● TELUSURI BAHAN
1. Dalam teks tentang makna kemerdekaan, siapa dua tokoh yang disebut membacakan teks Proklamasi?
2. Salin dengan tepat bagian dari teks tentang makna kemerdekaan yang dibuka dengan kata-kata "Setiap orang memiliki" dan ditutup dengan "didengungkan dalam hati.".

● KUTIPAN BACAAN
Setiap orang memiliki perspektif yang berbeda-beda dalam memaknai, arti “Kemerdekaan”. Merdeka tidak selalu terbatas pada realita historis, bahwa sebuah kaum, golongan atau bangsa pernah dijajah. Pandangan semacam ini membuat makna kemerdekaan hanya terbatas pada keadaan ketika penjajah telah pergi. Menurut saya, kemerdekaan memiliki makna yang jauh lebih filosofis dan menyentuh landasan paling fundamental dalam diri seorang manusia.
Tanggal 17 agustus adalah momentum paling bersejarah bagi bangsa Indonesia. Pada tanggal ini, Indonesia selalu diingatkan akan peristiwa pembacaan teks Proklamasi oleh dua tokoh paling berjasa, yaitu Bung Karno dan Bung Hatta. Fakta ini sudah menjadi pelajaran paling penting sejak seorang Warga Negara Indonesia (WNI) masih berpendidikan pada tingkat TK/PAUD sampai kapan pun, akan selalu didengungkan dalam hati.

● CUPLIKAN DATA
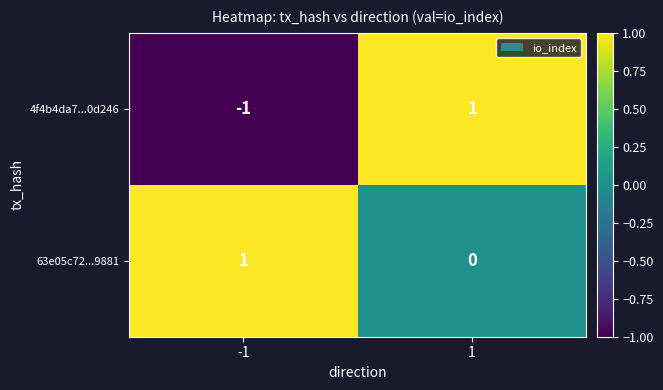

How many positive values does the 4f4b4da7...0d246 series have?

1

● JAWABAN BERURUTAN
1. Bung Karno dan Bung Hatta.

2.
Setiap orang memiliki perspektif yang berbeda-beda dalam memaknai, arti “Kemerdekaan”. Merdeka tidak selalu terbatas pada realita historis, bahwa sebuah kaum, golongan atau bangsa pernah dijajah. Pandangan semacam ini membuat makna kemerdekaan hanya terbatas pada keadaan ketika penjajah telah pergi. Menurut saya, kemerdekaan memiliki makna yang jauh lebih filosofis dan menyentuh landasan paling fundamental dalam diri seorang manusia.
Tanggal 17 agustus adalah momentum paling bersejarah bagi bangsa Indonesia. Pada tanggal ini, Indonesia selalu diingatkan akan peristiwa pembacaan teks Proklamasi oleh dua tokoh paling berjasa, yaitu Bung Karno dan Bung Hatta. Fakta ini sudah menjadi pelajaran paling penting sejak seorang Warga Negara Indonesia (WNI) masih berpendidikan pada tingkat TK/PAUD sampai kapan pun, akan selalu didengungkan dalam hati.